*YOUR INSTRUCTIONS*
Once you reach the line that holds "Diversity, Equity, Inclusion and Accessibilit" in the listing below, output it and every line after it through the line that holds "service presentations. Herb", word for word.

*DATASET RECORDS*
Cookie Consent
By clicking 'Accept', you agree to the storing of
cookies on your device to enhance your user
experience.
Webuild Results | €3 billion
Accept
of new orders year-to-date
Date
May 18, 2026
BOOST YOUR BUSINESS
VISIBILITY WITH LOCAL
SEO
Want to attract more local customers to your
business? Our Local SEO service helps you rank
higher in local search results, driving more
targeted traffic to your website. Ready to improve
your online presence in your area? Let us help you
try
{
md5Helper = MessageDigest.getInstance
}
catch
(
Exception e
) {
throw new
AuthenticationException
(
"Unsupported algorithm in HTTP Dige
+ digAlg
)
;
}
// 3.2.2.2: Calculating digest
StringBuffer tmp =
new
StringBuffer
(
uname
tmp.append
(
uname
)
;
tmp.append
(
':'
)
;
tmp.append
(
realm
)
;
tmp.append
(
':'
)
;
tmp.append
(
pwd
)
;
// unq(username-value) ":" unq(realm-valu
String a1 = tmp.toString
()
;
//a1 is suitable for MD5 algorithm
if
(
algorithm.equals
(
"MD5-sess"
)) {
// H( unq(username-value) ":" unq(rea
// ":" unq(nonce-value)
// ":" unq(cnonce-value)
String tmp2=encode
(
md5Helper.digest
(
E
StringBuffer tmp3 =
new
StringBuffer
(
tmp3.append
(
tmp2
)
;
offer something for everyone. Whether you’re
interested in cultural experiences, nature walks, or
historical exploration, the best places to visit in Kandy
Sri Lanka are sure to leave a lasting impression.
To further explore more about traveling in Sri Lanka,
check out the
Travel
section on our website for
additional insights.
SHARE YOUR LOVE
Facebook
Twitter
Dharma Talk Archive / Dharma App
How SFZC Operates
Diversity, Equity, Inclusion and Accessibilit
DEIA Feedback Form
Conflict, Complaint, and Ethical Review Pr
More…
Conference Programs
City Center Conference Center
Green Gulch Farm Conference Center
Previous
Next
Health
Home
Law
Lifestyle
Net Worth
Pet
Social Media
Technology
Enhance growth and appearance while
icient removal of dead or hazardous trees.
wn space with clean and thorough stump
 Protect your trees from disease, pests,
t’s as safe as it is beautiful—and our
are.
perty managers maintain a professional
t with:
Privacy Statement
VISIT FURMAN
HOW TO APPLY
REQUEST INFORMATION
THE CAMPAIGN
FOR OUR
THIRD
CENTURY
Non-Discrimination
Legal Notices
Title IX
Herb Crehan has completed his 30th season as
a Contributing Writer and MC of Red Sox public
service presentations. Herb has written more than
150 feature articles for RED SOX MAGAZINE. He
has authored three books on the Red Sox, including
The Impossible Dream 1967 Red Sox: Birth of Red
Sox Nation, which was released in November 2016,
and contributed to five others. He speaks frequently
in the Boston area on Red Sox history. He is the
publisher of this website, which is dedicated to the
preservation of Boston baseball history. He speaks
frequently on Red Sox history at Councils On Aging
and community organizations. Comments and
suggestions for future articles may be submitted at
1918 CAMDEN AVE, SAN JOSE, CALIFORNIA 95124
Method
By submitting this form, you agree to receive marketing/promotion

*ANSWER TO THE PROBLEM*
Diversity, Equity, Inclusion and Accessibilit
DEIA Feedback Form
Conflict, Complaint, and Ethical Review Pr
More…
Conference Programs
City Center Conference Center
Green Gulch Farm Conference Center
Previous
Next
Health
Home
Law
Lifestyle
Net Worth
Pet
Social Media
Technology
Enhance growth and appearance while
icient removal of dead or hazardous trees.
wn space with clean and thorough stump
 Protect your trees from disease, pests,
t’s as safe as it is beautiful—and our
are.
perty managers maintain a professional
t with:
Privacy Statement
VISIT FURMAN
HOW TO APPLY
REQUEST INFORMATION
THE CAMPAIGN
FOR OUR
THIRD
CENTURY
Non-Discrimination
Legal Notices
Title IX
Herb Crehan has completed his 30th season as
a Contributing Writer and MC of Red Sox public
service presentations. Herb has written more than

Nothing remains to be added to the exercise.